Maniqueísmo é utilizado como estratégia de marketing político, como modo eficiente para arregimentar multidões e aniquilar controles críticos, filtros e produzir barreiras para outras possibilidades, num jeito de sequestrar de consciências, intelectualidades e liberdades.
Passadas as comemorações alusivas ao dia da independência do Brasil e expectando sobre os desdobramentos dos movimentos e ações que marcaram essa data, compartilho uma reflexão sobre um tema que tem me intrigado e provocado inquietações. Uma singela análise sem muitas pretensões, a não ser estimular reflexões e debates.
Com propósito crítico, com abordagem aberta e construtiva, convido a tratar sobre alguns sentidos dos conceitos maniqueísmo ou maniqueísmos. Filosofia ou concepção sobre o mundo, surgida no século III, de origem religiosa; sincrética e dualista e que vê e concebe o mundo dividido em duas partes: o bom e o mau, Deus e o Diabo.
Se as palavras surgem num contexto, ou se dá nome as coisas a partir de uma determinada realidade, é fato que, sem muita demora, o nome das coisas servem para definir e reconhecer outras tantas, se incorporam e se aplicam em tantas outras realidades e segmentos da vida social.
Na política, maniqueísmo tem sido associada a extremismos e polarizações, até mesmo a expressão tem sido estimulada, desenvolvida e empreendida, como ferramenta para marcar e destacar essa divisão entre o bem e o mal, entre nós e eles, quem concorda ou discorda com este ao aquele ato ou situação fatalmente será enquadrado ou marcado em um desses mundos ou nos dois mundos: ou será de Deus ou discípulo do demônio como resultado ou produto de idolatrias, endeusamentos e demonizações.
A propósito, maniqueísmo não reconhecido, mas efetivo, tem sido utilizado como estratégia de marketing político, como modo eficiente para arregimentar multidões e aniquilar controles críticos, filtros e produzir barreiras para outras possibilidades, num jeito de sequestrar de consciências, intelectualidades e liberdades, ao meu ver.
A quem interessa isso?

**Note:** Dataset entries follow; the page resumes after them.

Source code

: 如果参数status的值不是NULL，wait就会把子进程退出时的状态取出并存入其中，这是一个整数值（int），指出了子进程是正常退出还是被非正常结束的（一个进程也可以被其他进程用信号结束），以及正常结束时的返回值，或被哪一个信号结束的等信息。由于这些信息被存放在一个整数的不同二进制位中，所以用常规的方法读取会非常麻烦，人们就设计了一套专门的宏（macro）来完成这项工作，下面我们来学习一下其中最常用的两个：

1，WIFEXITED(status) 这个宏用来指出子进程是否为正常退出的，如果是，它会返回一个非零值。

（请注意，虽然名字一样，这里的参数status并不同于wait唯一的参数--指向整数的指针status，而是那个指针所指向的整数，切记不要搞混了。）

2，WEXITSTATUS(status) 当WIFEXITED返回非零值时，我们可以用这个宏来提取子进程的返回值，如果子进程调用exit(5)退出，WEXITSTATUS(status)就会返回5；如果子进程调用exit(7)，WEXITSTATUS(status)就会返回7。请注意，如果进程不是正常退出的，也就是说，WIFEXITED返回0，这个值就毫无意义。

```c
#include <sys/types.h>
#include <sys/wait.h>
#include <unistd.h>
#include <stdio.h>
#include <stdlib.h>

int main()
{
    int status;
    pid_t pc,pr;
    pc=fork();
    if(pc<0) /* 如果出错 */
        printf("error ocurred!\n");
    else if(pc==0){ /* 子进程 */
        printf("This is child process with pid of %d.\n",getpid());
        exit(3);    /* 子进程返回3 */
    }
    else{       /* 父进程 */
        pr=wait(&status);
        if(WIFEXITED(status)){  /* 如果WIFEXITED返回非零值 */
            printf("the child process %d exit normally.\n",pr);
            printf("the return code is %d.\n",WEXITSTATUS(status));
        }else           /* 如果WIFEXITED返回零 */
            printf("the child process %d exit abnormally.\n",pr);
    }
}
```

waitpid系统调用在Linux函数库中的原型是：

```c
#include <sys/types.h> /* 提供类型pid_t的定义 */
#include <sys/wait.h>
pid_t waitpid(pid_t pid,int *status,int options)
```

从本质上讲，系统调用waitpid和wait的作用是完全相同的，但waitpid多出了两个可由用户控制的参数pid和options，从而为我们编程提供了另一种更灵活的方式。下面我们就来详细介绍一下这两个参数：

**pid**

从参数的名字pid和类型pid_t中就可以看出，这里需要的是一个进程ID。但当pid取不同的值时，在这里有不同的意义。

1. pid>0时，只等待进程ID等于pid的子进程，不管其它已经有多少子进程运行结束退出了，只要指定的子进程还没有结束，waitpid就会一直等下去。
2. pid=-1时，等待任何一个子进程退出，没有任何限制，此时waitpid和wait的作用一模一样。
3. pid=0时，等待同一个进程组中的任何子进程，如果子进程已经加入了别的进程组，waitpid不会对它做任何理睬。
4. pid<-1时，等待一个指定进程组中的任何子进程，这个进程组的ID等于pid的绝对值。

A quem serve essa simplificação perigosa da vida e da política?
Muitos movimentos de massa comprometem a consciência individual e aniquilam, como dito, o senso crítico, desencadeando verdadeiros oportunismos e iniciativas diversionistas com o firme propósito de afastar da sociedade a análise e discussões sobre temas essenciais e decisivos para o aprimoramento do convívio, para a vitalidade da vida democrática e para o respeito às diferenças.
Quando expressões elementares da nossa vida são invocadas a todo o instante, os sinais é de que o que vemos e constatamos é a sua efetiva falta, a ausência, a reclamar que as invoquemos, como um esforço indispensável de que as mesmas e a civilidade não sucumbam.
Equilíbrio, ponderação e lucidez nunca foram tão necessários, assim como estabilidade, segurança e confiança nas instituições democráticas. Todas necessitam de narrativas e ações adequadas, críticas e responsáveis.
Num ambiente de instabilidade e desorientação há quem tenha vantagens econômicas e até políticas, alimentando e estimulando conflitos, promovendo e propagando o ódio e a intolerância, mas não tenho dúvidas que a maioria, a grande maioria, é e continuará sendo prejudicada.
Como a vida é mais rica do que os extremos e não é recomendável que não se construa e se estimule outras possibilidades do que essa visão e estratégias maniqueístas, num dualismo danoso e perigoso, podemos cogitar e buscar a vida e possibilidades ricas que estão entre esses extremos? A virtude está no meio, como já afirmou no passado o sábio Aristóteles.
Em introdução na obra O maniqueísmo em nossas vidas: a bondade dos maus e a maldade dos bons, Editora Movimento, 2015, Jorge A. Salton afirma: “o pensar maniqueísta, a divisão entre nós, os bons e eles os maus, é sinal patognomônico do surgimento da maldade – no sentido de sinal ou sintoma que por si só afirma a presença de algo. Ao dissecar o fenômeno, encontraremos, em sua base, o reducionismo, a generalização, a dogmatização, uma forma de pensar que, a partir de uma suspeita qualquer, já salta para a conclusão, a ausência de autocrítica, a inexistência de empatia e a necessidade de inimigos”.